▸ Texte à lire
----

Publié dans la collection »Peripherien« de l’éditeur Boehlau (depuis 2017 un imprint de Vandenhoeck & Ruprecht, lui-même repris par Brill depuis), l’ouvrage d’Alexander van Wickeren vient compléter, de manière originale, une historiographie encore souvent compartimentée du fait des structures universitaires et des périodisations en cours dans le champ des études historiques. À partir de l’histoire de la recherche sur le tabac, il se penche sur la question des »espaces de savoir« générés par les transferts et coopérations, dans le cas présent, entre la France et l’Allemagne, en prenant pour point de départ les activités de la Société des sciences, agriculture et arts du Bas-Rhin établie à Strasbourg. L’ouvrage s’ouvre sur la période révolutionnaire et napoléonienne, sans cependant s’y arrêter, l’auteur consacrant des développements importants aux évolutions qui jalonnent le siècle jusqu’aux années 1870. En six chapitres thématiques, l’auteur parcourt ainsi la période de manière chronologique pour éclairer, en conclusion, l’importance des jeux d’échelles dans, d’une part, la construction d’un savoir européen sur le tabac et, d’autre part, la constitution d’un espace de savoir rhénan.

La première partie est consacrée à l’émergence d’une recherche rhénane sur le tabac. L’auteur se concentre sur la manière dont la mise en place du blocus continental, conjuguée à l’établissement d’un monopole français sur le tabac en 1810/1811, entraîna la constitution d’un espace de savoir régional fonctionnant en réseau. Dès lors, l’Alsace représenta pour ces chercheurs de Rhénanie un centre d’impulsion scientifique fondamental, sans que cet élan puisse être réduit à un phénomène de centralisation. Un processus de nationalisation scientifique s’observe alors, comme le montre l’exemple du réformateur Johann Nepomuk Schwerz: après 1815, des échanges informels continuent certes de lier les scientifiques des deux côtés du Rhin, mais les coopérations institutionnelles deviennent en revanche beaucoup plus difficiles à mettre en œuvre.

Dans un deuxième temps, l’auteur offre un panorama du paysage scientifique lié à la recherche sur le tabac en Rhénanie. Il consacre des développements à la botanique économique et à l’agrochimie, qui emprunte une voie spécifique en Rhénanie. En effet, autour de 1800, les acteurs du monde agricole et de l’entreprise portent un nouveau regard sur le tabac. Dans le contexte rhénan, contrairement à ce qui se produit par exemple à Paris et à Berlin, les scientifiques s’efforcent de faire fructifier leurs recherches dans des applications liées au mouvement de réforme de la culture et de la transformation du tabac, tout en profitant des connaissances que peuvent leur apporter les agriculteurs. Cette attitude d’»empirisme scientifique« est admirée dans les autres régions et elle conduit à des formes de professionnalisation spécifiques, mêlant savoir pratiques et scientifiques, la figure de l’expert n’étant pas encore réduite à celle du chercheur en laboratoire.

----

▸ Matériel fourni
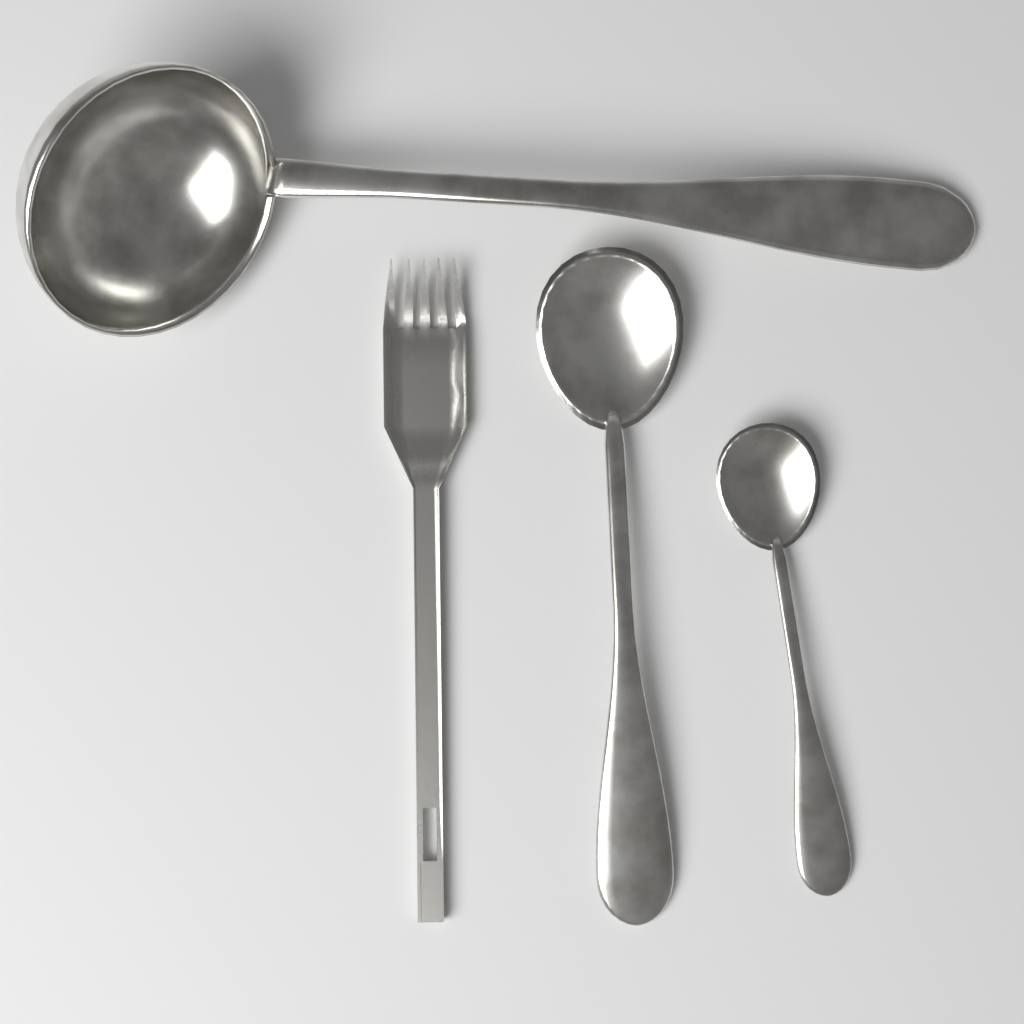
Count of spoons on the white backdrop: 2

----

▸ Consigne de l'exercice
Modifiez le passage du texte sur le tabac qui s'ouvre sur les mots contenant « La première partie » et se ferme sur « mettre en œuvre. ». Remplacez « blocus continental » par « embargo continental », puis redonnez ce passage en entier.

▸ Réponse
La première partie est consacrée à l’émergence d’une recherche rhénane sur le tabac. L’auteur se concentre sur la manière dont la mise en place du embargo continental, conjuguée à l’établissement d’un monopole français sur le tabac en 1810/1811, entraîna la constitution d’un espace de savoir régional fonctionnant en réseau. Dès lors, l’Alsace représenta pour ces chercheurs de Rhénanie un centre d’impulsion scientifique fondamental, sans que cet élan puisse être réduit à un phénomène de centralisation. Un processus de nationalisation scientifique s’observe alors, comme le montre l’exemple du réformateur Johann Nepomuk Schwerz: après 1815, des échanges informels continuent certes de lier les scientifiques des deux côtés du Rhin, mais les coopérations institutionnelles deviennent en revanche beaucoup plus difficiles à mettre en œuvre.